Beberapa contoh di atas, perjumpaan Islam dengan budaya Sunda telah melahirkan beberapa hal sebagai berikut:
Pertama, pertumbuhan kehidupan masyarakat Islam dengan adat,
tradisi, budaya yang mengadaptasi unsur tradisi lama dengan ajaran Islam
melalui pola budaya yang kompleks dan beragam telah melahirkan
pemikiran, adat-istiadat, dan upacara ritual yang harmoni antara Islam
dan budaya Sunda.
Kedua, berkembangnya arsitektur baik sakral maupun profan,
misalnya masjid (bale nyungcung), keraton, dan alun-alun telah
mengadaptasi rancang bangun dan ornamen lokal termasuk pra Islam ke
dalam rancang bangun arsitektur Islam.
Ketiga, berkembangnya seni lukis kaca dan seni pahat yang
menghasilkan karya-karya kaligrafi Islam yang khas, kesenian genjring
dan rebana yang berasal dari budaya Arab, dan berbagai pertunjukkan
tradisional bernapaskan Islam dengan mudah merasuki kesenian orang Sunda
yang seringkali muncul dalam pentas seni dan pesta-pesta perkawinan.

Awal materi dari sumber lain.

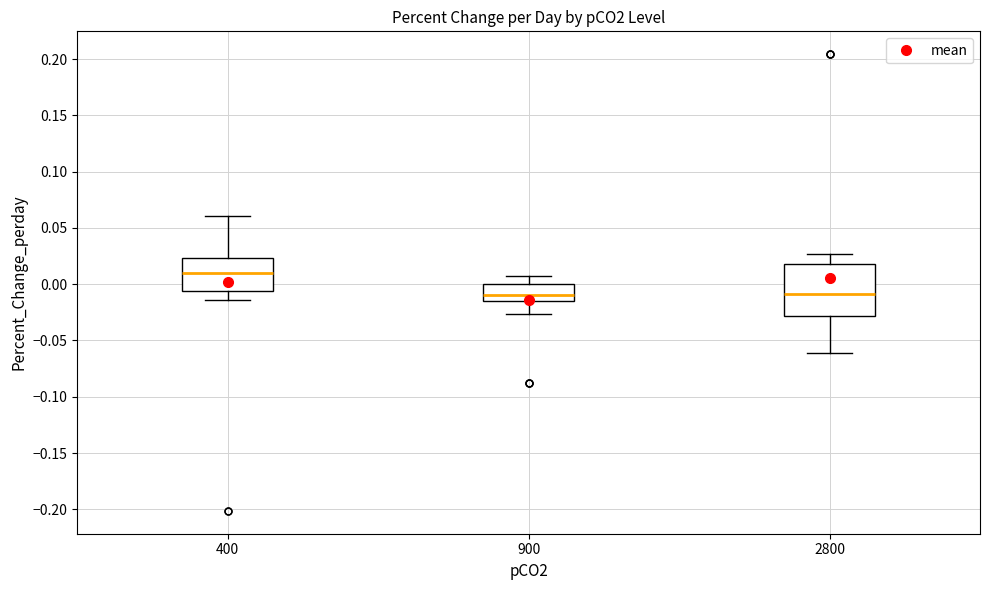

Reading left to right, transcribe this box plot: for each box, give where its median line is, the range the box spans, and where its two whiskers end, as read against the y-axis. The values are not printed on the chart, so give them approximately, as read against the axis.

400: median 0.010, box -0.005 to 0.025, whiskers -0.015 to 0.060
900: median -0.010, box -0.015 to 0.000, whiskers -0.025 to 0.005
2800: median -0.010, box -0.030 to 0.020, whiskers -0.060 to 0.025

Keempat, pertumbuhan penulisan naskah-naskah keagamaan dan
pemikiran keislaman di pesantren-pesantren telah melahirkan karya-karya
sastra dalam bentuk wawacan, serat suluk, dan barzanji yang sebagian
naskahnya tersimpan di keraton-keraton Cirebon, museum, dan di kalangan
masyarakat Sunda, dan
Kelima, berbagai upacara ritual dan tradisi daur hidup seperti
upacara tujuh bulanan, upacara kelahiran, kematian, hingga perkawinan
yang semula berasal dari tradisi lama diwarnai budaya Islam dengan
pembacaan barzanji, marhabaan, salawat, dan tahlil.
Karena itulah, tidak bisa dimungkiri bahwa perjumpaan Islam dengan
budaya dan komunitas masyarakat di wilayah tatar Sunda telah melahirkan
tiga aspek religiusitas yang berbeda. Pertama, terkungkungnya satu
wilayah religius yang khas dan terpisah dari komunitas Muslim Sunda di
Kanekes (Baduy) yang melanggengkan ajaran Sunda Wiwitan; kedua lahirnya
tradisi, budaya, dan religi baru yang mencampurbaurkan antara ajaran
Islam dengan tradisi sebelumnya seperti yang dikembangkan dalam Ajaran
Jawa Sunda di Cigugur Kuningan dan aliran kebatinan Perjalanan di
Ciparay Kabupaten Bandung; dan ketiga terciptanya kehidupan harmoni dan
ritus keagamaan yang berasal dari Islam dengan tradisi yang telah ada
dan satu sama lain saling melengkapi.
Terlepas dari itu semua, pemahaman pelaksanaan adaptasi dan harmoni
antara Islam sebagai ajaran agama dengan tradisi Sunda sebagai adat
istiadat warisan budaya lama disadari akan menimbulkan pemaknaan yang
berbeda. Di satu pihak ada yang menganggap bahwa berbagai upacara
tradisi itu adalah adat istiadat yang perlu tetap dilestarikan dan
sejalan dengan agama Islam, bahkan menjadi ‘sunah’, sebaliknya di pihak
lain ada yang beranggapan bahwa ajaran Islam yang diwarnai oleh tradisi
dan budaya Sunda adalah bentuk perbuatan bidah.***
Sumber: Pikiran Rakyat, Rabu, 26 Maret 2003.